In short: We can’t help an unreliable system. Nothing we do in the installer can make an unreliable system reliable.
Installing a large list of packages requires a lot more memory than a small list of packages or just a single package.
If, as I suspect, OP is on a Virtuozzo system with oversold memory, the large memory use during the installation would cause apt or dpkg to be killed, while a single package installation might make it through without being interrupted.
Random processes being killed can’t ever be safe and can’t ever result in a reliable system.
I’ve considered making it an error to install on a Virtuozzo or OpenVZ system, because it seems like the only time I ever hear about these systems is when they’re running into mysterious failures, and it makes me tired. But, I’m sure not all hosts offering Virtuozzo/OpenVZ container-based hosting are overselling memory (at least I hope not). The fact that it’s possible/easy to do is pretty bad, though. Maybe we should detect it and warn about it, even if we don’t halt the installation. At the very least, maybe it can warn someone to watch out for mystery errors like this and what they probably mean (they probably mean “run away from this host”).
+----[SHA256]-----+
[2024/11/12 16:30:51] [INFO] - Succeeded
[2024/11/12 16:30:51] [INFO] - Configuring Procmail
[2024/11/12 16:30:51] [INFO] - Succeeded
[2024/11/12 16:30:51] [INFO] - Configuring Quotas
[2024/11/12 16:30:51] [WARN] - Non-fatal error
[2024/11/12 16:30:51] [INFO] - Configuring SASL
[2024/11/12 16:30:52] [INFO] - Code: 0 Result:
[2024/11/12 16:30:52] [INFO] - Code: 256 Result: adduser: The user `postfix' does not exist.
[2024/11/12 16:30:52] [INFO] - Code: 256 Result: touch: cannot touch '/etc/postfix/sasl/smtpd.conf': No such file or directory
Just going back to try and understand this.

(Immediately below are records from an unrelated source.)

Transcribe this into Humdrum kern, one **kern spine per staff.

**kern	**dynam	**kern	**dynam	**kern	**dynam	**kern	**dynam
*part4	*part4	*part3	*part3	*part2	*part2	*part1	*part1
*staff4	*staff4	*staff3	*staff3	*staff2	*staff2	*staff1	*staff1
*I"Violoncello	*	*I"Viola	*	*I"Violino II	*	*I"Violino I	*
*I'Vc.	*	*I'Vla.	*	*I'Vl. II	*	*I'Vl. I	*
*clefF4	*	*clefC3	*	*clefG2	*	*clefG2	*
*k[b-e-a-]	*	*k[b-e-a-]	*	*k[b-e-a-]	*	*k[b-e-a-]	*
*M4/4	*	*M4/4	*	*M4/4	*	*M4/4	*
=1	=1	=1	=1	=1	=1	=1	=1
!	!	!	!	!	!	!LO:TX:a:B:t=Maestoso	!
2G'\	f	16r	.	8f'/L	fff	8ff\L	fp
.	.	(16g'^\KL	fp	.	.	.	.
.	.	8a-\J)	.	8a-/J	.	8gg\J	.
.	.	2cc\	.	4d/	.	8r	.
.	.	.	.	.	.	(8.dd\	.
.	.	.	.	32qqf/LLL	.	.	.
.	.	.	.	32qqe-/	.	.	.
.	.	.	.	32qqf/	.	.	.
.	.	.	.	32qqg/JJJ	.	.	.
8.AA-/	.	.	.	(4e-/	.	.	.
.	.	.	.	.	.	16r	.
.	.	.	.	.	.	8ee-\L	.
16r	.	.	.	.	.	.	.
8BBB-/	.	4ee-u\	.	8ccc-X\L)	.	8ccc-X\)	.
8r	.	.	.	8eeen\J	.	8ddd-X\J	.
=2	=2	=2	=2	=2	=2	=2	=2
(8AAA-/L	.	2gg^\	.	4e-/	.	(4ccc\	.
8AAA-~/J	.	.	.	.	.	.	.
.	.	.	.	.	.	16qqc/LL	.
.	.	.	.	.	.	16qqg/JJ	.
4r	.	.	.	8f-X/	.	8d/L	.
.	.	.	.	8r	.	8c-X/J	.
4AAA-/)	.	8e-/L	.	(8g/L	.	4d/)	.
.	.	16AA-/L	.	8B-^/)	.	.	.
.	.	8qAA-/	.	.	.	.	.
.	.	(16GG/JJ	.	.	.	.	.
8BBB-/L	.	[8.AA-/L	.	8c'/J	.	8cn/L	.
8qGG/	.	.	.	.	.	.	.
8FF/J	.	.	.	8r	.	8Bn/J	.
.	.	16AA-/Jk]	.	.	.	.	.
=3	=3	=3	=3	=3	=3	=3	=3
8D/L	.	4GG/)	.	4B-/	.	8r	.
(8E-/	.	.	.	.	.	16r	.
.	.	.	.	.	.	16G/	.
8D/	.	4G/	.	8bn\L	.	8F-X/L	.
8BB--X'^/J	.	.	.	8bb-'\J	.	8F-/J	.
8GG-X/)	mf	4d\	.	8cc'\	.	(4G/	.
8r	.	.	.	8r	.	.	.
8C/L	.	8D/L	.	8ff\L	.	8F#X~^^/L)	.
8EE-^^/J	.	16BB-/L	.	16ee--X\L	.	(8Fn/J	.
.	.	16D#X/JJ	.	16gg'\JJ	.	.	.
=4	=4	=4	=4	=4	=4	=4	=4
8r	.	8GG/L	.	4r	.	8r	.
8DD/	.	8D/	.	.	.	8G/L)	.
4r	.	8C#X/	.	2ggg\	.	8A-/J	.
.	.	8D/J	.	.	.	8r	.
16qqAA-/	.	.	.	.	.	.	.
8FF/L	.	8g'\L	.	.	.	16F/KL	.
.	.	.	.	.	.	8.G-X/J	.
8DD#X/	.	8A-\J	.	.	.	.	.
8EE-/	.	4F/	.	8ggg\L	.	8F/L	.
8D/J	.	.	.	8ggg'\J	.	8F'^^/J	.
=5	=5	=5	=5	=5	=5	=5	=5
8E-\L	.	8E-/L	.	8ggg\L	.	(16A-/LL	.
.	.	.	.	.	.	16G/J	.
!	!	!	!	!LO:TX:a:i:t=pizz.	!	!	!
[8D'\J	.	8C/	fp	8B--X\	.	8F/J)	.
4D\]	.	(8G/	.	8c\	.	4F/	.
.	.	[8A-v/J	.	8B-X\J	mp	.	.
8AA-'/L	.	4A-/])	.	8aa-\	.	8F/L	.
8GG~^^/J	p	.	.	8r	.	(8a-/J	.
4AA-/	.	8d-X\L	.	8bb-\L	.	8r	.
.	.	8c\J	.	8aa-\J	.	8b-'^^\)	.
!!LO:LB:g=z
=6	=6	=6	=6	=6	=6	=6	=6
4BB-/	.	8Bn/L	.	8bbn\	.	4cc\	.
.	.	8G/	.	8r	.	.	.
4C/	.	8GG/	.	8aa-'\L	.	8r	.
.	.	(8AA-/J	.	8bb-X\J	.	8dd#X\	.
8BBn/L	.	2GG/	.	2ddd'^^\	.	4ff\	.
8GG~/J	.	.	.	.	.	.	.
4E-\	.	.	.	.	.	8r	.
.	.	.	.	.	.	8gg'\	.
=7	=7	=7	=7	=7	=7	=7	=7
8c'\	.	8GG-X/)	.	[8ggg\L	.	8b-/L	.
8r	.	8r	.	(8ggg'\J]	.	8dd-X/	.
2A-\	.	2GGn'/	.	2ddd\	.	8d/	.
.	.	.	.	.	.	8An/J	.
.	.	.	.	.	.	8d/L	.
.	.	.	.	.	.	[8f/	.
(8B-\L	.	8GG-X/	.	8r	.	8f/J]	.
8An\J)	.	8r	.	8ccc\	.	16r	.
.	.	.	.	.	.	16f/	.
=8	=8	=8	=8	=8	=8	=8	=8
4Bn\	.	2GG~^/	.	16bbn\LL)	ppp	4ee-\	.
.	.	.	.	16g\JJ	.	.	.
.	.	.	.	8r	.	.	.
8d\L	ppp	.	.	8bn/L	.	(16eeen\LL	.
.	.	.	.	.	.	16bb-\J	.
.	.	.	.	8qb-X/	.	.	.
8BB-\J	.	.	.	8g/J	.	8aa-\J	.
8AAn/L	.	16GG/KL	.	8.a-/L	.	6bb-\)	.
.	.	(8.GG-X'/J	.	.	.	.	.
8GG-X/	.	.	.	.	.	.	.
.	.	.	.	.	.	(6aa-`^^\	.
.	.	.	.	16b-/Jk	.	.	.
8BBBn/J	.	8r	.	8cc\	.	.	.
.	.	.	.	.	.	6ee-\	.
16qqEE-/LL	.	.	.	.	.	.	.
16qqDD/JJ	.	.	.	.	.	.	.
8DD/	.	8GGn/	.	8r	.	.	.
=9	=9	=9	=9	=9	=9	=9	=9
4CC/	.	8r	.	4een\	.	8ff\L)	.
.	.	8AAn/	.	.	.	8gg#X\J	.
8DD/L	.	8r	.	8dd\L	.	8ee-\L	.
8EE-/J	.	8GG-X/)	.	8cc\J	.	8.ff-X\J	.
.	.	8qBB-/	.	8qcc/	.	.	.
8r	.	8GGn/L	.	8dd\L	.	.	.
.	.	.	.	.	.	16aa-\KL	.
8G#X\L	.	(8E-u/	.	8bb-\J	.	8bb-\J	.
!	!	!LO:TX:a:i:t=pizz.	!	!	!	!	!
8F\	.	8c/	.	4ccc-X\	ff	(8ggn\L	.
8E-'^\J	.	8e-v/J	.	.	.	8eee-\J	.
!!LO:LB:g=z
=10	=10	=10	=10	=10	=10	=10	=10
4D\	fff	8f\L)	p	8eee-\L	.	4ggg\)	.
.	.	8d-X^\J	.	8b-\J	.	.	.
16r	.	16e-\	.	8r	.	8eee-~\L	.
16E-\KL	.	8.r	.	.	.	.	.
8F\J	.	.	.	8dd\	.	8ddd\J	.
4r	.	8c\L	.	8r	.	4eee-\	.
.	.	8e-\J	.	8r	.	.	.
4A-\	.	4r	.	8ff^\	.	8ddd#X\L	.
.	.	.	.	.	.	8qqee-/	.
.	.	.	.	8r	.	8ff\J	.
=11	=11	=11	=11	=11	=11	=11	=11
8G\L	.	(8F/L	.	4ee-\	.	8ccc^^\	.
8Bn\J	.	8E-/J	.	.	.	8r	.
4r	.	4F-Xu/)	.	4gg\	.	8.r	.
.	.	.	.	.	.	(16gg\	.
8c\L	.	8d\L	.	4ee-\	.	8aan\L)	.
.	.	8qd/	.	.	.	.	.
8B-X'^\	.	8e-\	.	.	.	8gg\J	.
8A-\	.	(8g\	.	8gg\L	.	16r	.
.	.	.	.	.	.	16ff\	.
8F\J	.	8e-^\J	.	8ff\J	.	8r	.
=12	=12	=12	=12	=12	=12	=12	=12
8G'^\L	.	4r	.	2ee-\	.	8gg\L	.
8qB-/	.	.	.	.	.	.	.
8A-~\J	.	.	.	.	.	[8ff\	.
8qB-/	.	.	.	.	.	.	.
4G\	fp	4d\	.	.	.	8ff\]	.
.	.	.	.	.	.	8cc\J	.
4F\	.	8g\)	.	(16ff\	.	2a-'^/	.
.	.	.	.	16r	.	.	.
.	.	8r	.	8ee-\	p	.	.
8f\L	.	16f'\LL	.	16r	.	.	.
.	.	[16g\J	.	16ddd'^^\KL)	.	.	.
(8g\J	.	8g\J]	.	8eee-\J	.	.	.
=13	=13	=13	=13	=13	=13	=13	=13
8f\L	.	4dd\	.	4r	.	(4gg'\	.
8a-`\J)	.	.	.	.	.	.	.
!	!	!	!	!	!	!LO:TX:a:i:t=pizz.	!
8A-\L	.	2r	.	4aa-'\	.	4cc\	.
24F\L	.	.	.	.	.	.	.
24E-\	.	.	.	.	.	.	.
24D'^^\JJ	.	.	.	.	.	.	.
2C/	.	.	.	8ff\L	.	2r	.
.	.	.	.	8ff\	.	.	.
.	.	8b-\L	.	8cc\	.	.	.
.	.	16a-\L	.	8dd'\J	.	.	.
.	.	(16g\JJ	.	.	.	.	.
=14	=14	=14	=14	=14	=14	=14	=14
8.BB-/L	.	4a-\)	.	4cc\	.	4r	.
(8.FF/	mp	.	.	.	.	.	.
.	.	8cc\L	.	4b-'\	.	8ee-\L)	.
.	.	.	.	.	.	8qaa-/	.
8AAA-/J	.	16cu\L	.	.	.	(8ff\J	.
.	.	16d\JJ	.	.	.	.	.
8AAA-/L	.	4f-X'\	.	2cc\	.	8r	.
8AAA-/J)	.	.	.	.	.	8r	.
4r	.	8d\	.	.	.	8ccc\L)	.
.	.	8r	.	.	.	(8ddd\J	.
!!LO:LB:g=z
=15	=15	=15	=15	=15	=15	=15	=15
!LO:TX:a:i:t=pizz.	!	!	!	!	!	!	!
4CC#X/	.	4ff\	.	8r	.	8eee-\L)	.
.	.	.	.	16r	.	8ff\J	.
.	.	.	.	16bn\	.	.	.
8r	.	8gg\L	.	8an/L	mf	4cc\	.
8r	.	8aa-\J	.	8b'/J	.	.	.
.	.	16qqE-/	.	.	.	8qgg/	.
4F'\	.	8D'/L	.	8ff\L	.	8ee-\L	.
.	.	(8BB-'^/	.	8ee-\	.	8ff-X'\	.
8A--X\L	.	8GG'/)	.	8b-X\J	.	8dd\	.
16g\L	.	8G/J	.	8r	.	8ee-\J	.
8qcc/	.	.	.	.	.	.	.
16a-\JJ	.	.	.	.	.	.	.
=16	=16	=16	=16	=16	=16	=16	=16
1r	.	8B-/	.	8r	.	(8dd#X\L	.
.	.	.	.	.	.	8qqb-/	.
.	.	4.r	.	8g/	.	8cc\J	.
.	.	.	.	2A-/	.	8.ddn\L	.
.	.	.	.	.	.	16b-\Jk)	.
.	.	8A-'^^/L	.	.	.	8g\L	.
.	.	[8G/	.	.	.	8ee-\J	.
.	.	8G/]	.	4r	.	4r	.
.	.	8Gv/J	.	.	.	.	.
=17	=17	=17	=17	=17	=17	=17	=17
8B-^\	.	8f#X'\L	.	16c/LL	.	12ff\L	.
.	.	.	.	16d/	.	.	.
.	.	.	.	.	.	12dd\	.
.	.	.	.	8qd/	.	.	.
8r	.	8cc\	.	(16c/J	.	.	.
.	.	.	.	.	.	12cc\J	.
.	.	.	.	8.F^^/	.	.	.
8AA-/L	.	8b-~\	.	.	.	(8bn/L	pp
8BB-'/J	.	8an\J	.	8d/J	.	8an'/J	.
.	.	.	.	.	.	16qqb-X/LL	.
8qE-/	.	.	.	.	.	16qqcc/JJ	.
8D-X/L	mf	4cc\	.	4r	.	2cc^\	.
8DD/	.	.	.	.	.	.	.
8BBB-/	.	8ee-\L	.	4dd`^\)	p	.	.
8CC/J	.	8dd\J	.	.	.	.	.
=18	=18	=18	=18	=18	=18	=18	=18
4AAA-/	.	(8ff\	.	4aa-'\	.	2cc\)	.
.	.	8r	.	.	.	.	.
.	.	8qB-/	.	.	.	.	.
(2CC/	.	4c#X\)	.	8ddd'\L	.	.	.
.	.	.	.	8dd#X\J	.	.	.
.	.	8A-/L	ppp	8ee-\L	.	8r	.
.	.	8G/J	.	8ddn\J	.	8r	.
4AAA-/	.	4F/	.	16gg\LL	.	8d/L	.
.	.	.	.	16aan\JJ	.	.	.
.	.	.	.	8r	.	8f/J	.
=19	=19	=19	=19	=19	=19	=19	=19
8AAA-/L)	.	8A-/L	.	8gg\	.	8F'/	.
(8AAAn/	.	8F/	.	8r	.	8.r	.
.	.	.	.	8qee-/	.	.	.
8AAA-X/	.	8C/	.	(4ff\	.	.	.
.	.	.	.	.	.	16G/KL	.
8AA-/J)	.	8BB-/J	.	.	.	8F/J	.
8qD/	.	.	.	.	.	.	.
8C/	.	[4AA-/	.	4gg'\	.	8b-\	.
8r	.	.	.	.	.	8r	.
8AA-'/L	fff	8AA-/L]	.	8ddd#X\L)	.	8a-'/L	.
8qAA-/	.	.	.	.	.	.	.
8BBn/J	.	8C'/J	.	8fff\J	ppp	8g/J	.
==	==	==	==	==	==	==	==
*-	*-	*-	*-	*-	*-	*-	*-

Not that I was on the correct path but … I was thinking that the file system maybe got mounted read only because of the error.

Failed to open /etc/postfix/sasl/smtpd.conf for writing : No such file or directory web-lib-funcs.pl (line 10596)
This was after updating from U22 to U24. Strange that both fail at Postfix yet @tpnsolutions was able to install it without changing repositories.
Regardless (not much point continuing to speculate), plenty of U22 and U24 installs where this didn’t happen so I’m going with provider. Mine provided no clear path to a RHEL compatible so I had to install Debian 10 and then upgrade it. That path let/forced me? to by pass the provider repos. Probably a step to far to check if installs are using the official repos instead of the providers? Who knows what they do to their custom image that come preinstalled.
This turned out to be (based on the log that Peter sent me) a custom spin of Ubuntu that was not a freshly installed OS, it had configuration changes that broke the installer. It had apt configured to not install Recommended packages.
We can’t support every random configuration change people want to make on their systems, which is why we insist on a freshly installed, supported OS. I don’t think that’s an unreasonable requirement for something that has to touch a lot of things in order to provide a nice user experience.
Also, there may be other missing packages.

which is why we insist on a freshly installed, supported OS. I don’t think that’s an unreasonable requirement
Completely agree. It is a pity that there is not a big red warning during installation.